On the afternoon of May 31, 2025, Turner-Scott found her son in his bed and unresponsive. ChatGPT had encouraged Nelson to consume a combination of substances that a licensed medical professional would have recognized as deadly, the lawsuit claims. He passed away from a accidental drug overdose.
When Nelson began using ChatGPT in 2023, it worked as a productivity tool. He used it as an advanced search engine to troubleshoot computer problems and provide help with homework.
Sam Nelson (Photo courtesy Tech Justice Law, Social Media Victims Law Center, and The Tech Accountability Competition Project)
"Like many American teenagers, Sam was also curious about drug and alcohol use," the suit states.
"At first, ChatGPT refused to answer his questions about 'safe' drug use, stating it could not advise him on how to engage in illegal or dangerous behaviors. The model Sam was using was programmed with some level of guardrails in place and was incapable of assisting Sam in deciding which drugs to take and at what quantities," the lawsuit writes.

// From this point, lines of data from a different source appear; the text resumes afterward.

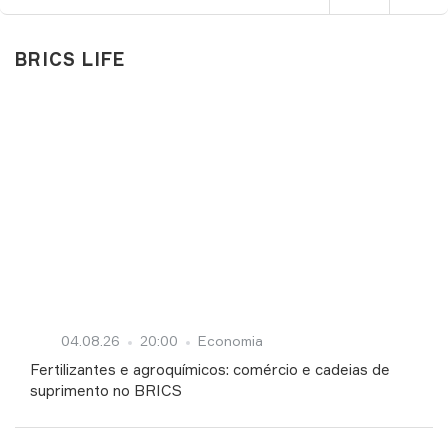
BRICS LIFE
04.08.26
20:00
Economia
Fertilizantes e agroquímicos: comércio e cadeias de
suprimento no BRICS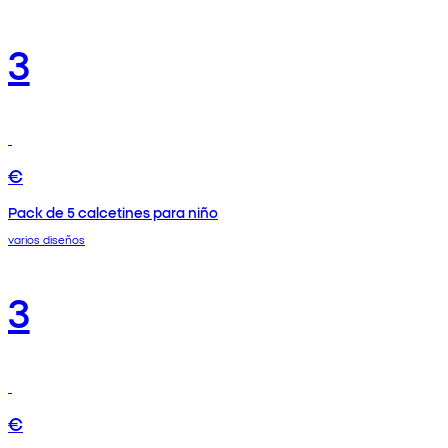
3
€
Pack de 5 calcetines para niño
varios diseños
3
€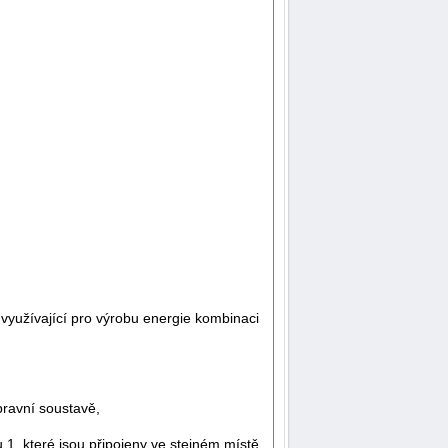
využívající pro výrobu energie kombinaci
pravní soustavě,
1, které jsou připojeny ve stejném místě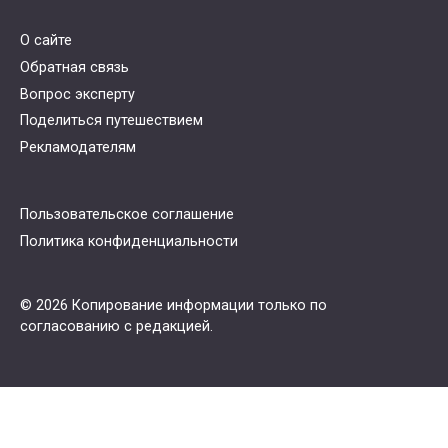
О сайте
Обратная связь
Вопрос эксперту
Поделиться путешествием
Рекламодателям
Пользовательское соглашение
Политика конфиденциальности
© 2026 Копирование информации только по
согласованию с редакцией.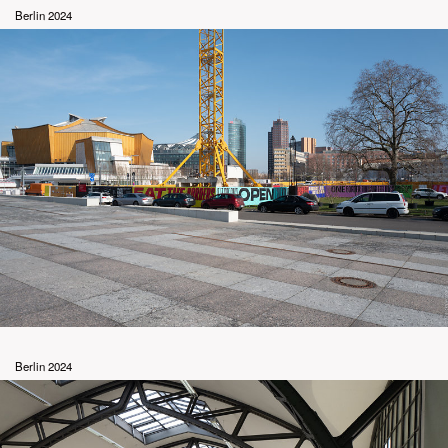
Berlin 2024
Berlin 2024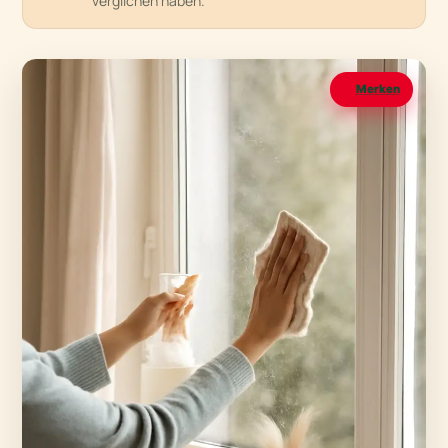
verglichen haben.
Merken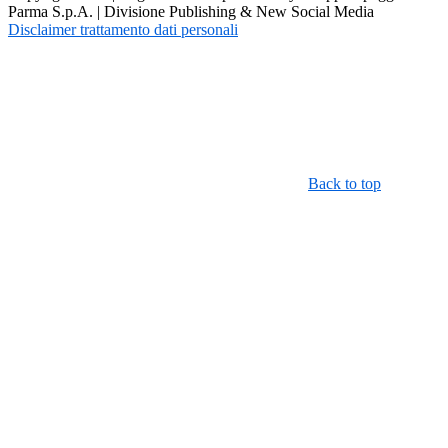
Parma S.p.A. | Divisione Publishing & New Social Media
Disclaimer trattamento dati personali
Back to top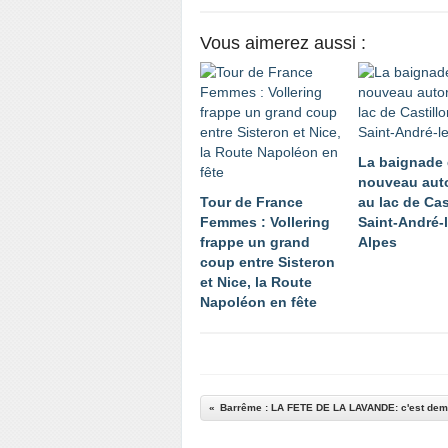
Vous aimerez aussi :
La baignade
nouveau aut
Tour de France
au lac de Cas
Femmes : Vollering
Saint-André-
frappe un grand
Alpes
coup entre Sisteron
et Nice, la Route
Napoléon en fête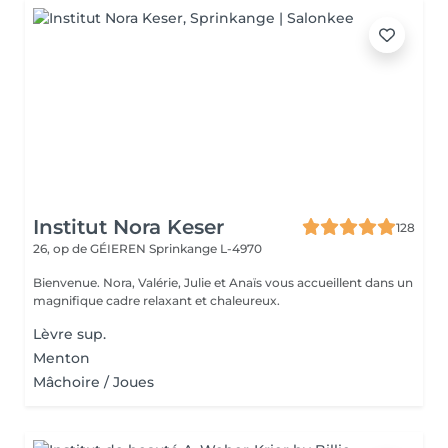
Institut Nora Keser
128
26, op de GÉIEREN
Sprinkange L-4970
Bienvenue. Nora, Valérie, Julie et Anaïs vous accueillent dans un
magnifique cadre relaxant et chaleureux.
Lèvre sup.
Menton
Mâchoire / Joues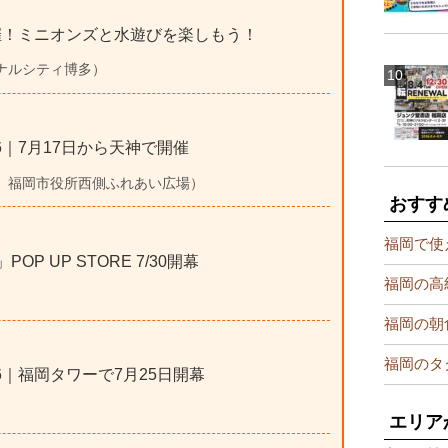
開催！ミニオンズと水遊びを楽しもう！
キャナルシティ博多）
6｜7月17日から天神で開催
福岡市、福岡市役所西側ふれあい広場）
おすす
福岡で使
POP UP STORE 7/30開幕
福岡の高
福岡の朝
福岡のタ
6｜福岡タワーで7月25日開幕
エリア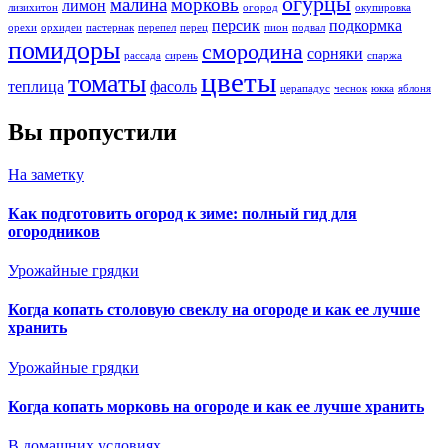
огурцы
малина
морковь
лимон
лизихитон
огород
окупировка
персик
подкормка
орехи
орхидеи
пастернак
перепел
перец
пион
подвал
помидоры
смородина
сорняки
рассада
сирень
спаржа
цветы
томаты
теплица
фасоль
церападус
чеснок
юкка
яблоня
Вы пропустили
На заметку
Как подготовить огород к зиме: полный гид для
огородников
Урожайные грядки
Когда копать столовую свеклу на огороде и как ее лучше
хранить
Урожайные грядки
Когда копать морковь на огороде и как ее лучше хранить
В домашних условиях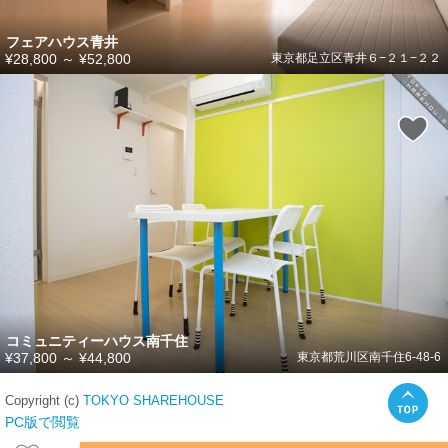
フェアハウス青井
¥28,800
～
¥52,800
東京都足立区青井６−２１−２２
コミュニティーハウス南千住
¥37,800
～
¥44,800
東京都荒川区南千住6-48-6
Copyright (c)
TOKYO SHAREHOUSE
PC版で閲覧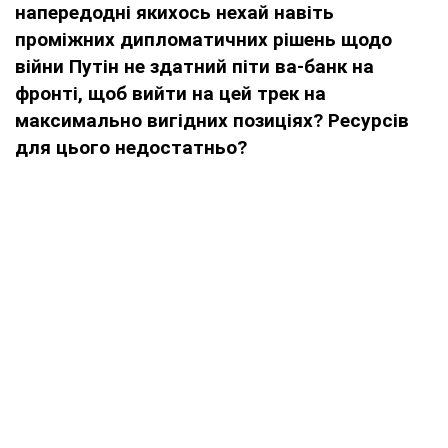
напередодні якихось нехай навіть
проміжних дипломатичних рішень щодо
війни Путін не здатний піти ва-банк на
фронті, щоб вийти на цей трек на
максимально вигідних позиціях? Ресурсів
для цього недостатньо?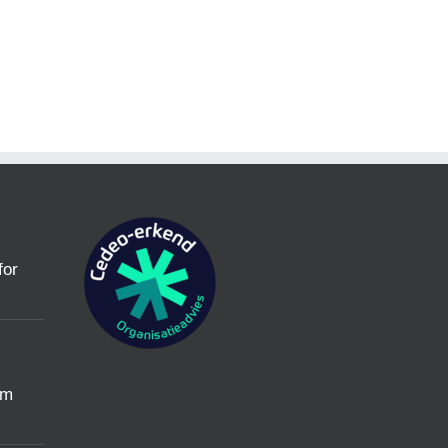
for
um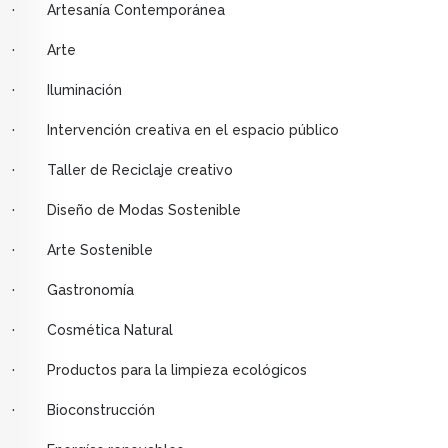
· Artesanía Contemporánea
· Arte
· Iluminación
· Intervención creativa en el espacio público
· Taller de Reciclaje creativo
· Diseño de Modas Sostenible
· Arte Sostenible
· Gastronomía
· Cosmética Natural
· Productos para la limpieza ecológicos
· Bioconstrucción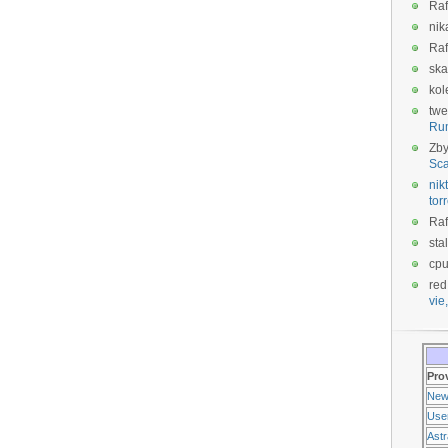
Raf
nik
Raf
ska
kol
twe
Ru
Zb
Sca
nikt
tor
Raf
sta
cp
red
vie,
Pro
New
Use
Ast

OpenAI made changes to its ChatGPT product in 2024, allegedly to increase the amount of time users spent exchanging with the chatbot. "ChatGPT had already earned Sam’s trust and began offering authoritative advice about drug interactions and dosing, often in a manner designed to mirror reliable professional advice," the lawsuit claims.
The suit accuses OpenAI of deploying a defective AI product around the world without reasonable safety guardrails, robust safety testing, or transparency to the public.
How ChatGPT convinced a teen it was his only real friend
"ChatGPT distributed advice like a medical professional despite having no license, no training, and no moral compass," said Matthew Bergman, an attorney with Social Media Victims Law Center. “Sam believed he was receiving accurate medical guidance because ChatGPT generated outputs with the authority of someone he thought he could trust. That trust cost him his life."
(AP Photo/ Kiichiro Sato)
An OpenAI spokesperson told KRON4 Tuesday, "This is a heartbreaking situation, and our thoughts are with the family. These interactions took place on an earlier version of ChatGPT that is no longer available. ChatGPT is not a substitute for medical or mental health care, and we have continued to strengthen how it responds in sensitive and acute situations with input from mental health experts."
Attorneys said Nelson's parents are taking legal action to hold OpenAI accountable, compel the company to improve safeguards for consumers, and urge the company to pause operating a new product, ChatGPT Health, until it is independently evaluated to be safe.
OpenAI's website describes its new product as a tool that "securely brings your health information and ChatGPT’s intelligence together, to help you feel more informed, prepared, and confident navigating your health. ChatGPT Health helps people take a more active role in understanding and managing their health and wellness—while supporting, not replacing, care from clinicians."
OpenAI's spokesperson told KRON4 that current safeguards in ChatGPT are designed to identify distress, safely handle harmful requests, and guide users to real-world help. "This work is ongoing, and we continue to improve it in close consultation with clinicians," the spokesperson added.